Worth noting here is that, economics aside, a positive EROEI is all that is required. The return on crude is also dropping. It used to be 100 for 1. Now it is 5 or thereabouts—3 in the United States and 10 in Saudi Arabia. But, for these very reasons, some people doubt claims of 3 to 4 for shale—arguing that, in that case, shale would already be a booming business. But economics may not be put aside—and may explain the lack of a shale bubble now or in the near-term.
What are the Problems? Surface processing lowers yields and increases costs. Mining of large masses of rock from significant depth is required. The rock must be crushed. The heat process is pyrolysis, thus heating in the absence of oxygen, thus in tight containers. Waste containment (the residues are high in Arsenic) and disposal is a requirement. Water use is 2 to 10 gallons per ton of oil shale processed according to the Bureau of Land Management in surface extraction mining and retorting operations.
In situ processes required long lead times (that 2-year pre-heat period). Groundwater contamination is a serious problem.
Massive capital requirements are involved with, at present, not altogether predictable results. Publicly-owned, operated development is unimaginable in our political environment, and private money will stay away from this one until somebody else besides Estonia proves it to be big and very profitable. When that time comes our Lords of Industry will wrap themselves in white robes, bind their heads in white scarves, and head for the water spots in the Med. But I’m not holding my breath.

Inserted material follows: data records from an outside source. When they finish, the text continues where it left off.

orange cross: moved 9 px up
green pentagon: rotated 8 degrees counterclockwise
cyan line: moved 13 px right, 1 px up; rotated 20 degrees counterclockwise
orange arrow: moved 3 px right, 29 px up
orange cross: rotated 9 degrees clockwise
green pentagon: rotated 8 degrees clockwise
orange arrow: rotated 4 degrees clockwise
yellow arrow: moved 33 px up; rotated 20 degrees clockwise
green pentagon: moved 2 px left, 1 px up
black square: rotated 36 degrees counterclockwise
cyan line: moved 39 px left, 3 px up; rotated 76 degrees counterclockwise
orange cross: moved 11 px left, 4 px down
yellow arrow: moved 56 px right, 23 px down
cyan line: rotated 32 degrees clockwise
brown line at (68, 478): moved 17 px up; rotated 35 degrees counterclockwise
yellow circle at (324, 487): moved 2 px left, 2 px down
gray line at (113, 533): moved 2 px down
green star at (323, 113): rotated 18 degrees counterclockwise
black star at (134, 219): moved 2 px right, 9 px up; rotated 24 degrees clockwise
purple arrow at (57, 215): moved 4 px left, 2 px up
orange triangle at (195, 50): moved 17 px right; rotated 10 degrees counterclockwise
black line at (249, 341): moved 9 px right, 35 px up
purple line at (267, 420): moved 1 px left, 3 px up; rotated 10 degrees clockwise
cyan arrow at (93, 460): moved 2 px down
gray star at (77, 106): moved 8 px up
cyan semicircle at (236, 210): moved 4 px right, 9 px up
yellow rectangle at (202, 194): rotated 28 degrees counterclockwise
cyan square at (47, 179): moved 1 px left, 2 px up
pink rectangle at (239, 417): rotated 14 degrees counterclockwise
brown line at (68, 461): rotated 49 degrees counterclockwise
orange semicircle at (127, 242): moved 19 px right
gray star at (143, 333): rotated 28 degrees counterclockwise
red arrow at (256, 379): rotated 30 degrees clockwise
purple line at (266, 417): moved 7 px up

And now a footnote on problems. Here is the concluding paragraph of a brief EIA paper on the subject. Read this remembering that the very best deposits in the U.S. are on Colorado Federal lands:
In addition, current regulations of the U.S. Bureau of Land Management require that any mineral production activity on leased Federal lands also produce any secondary minerals found in the same deposit. On Federal oil shale lands, deposits of nahcolite (a naturally occurring form of sodium bicarbonate, or baking soda) are intermixed with the oil shales. Relative to oil and other petroleum products, nahcolite is a low-value commodity, and its price would fall even further if its production increased significantly. Thus, co-production of nahcolite could increase the cost of producing oil shale significantly, while providing little revenue in return.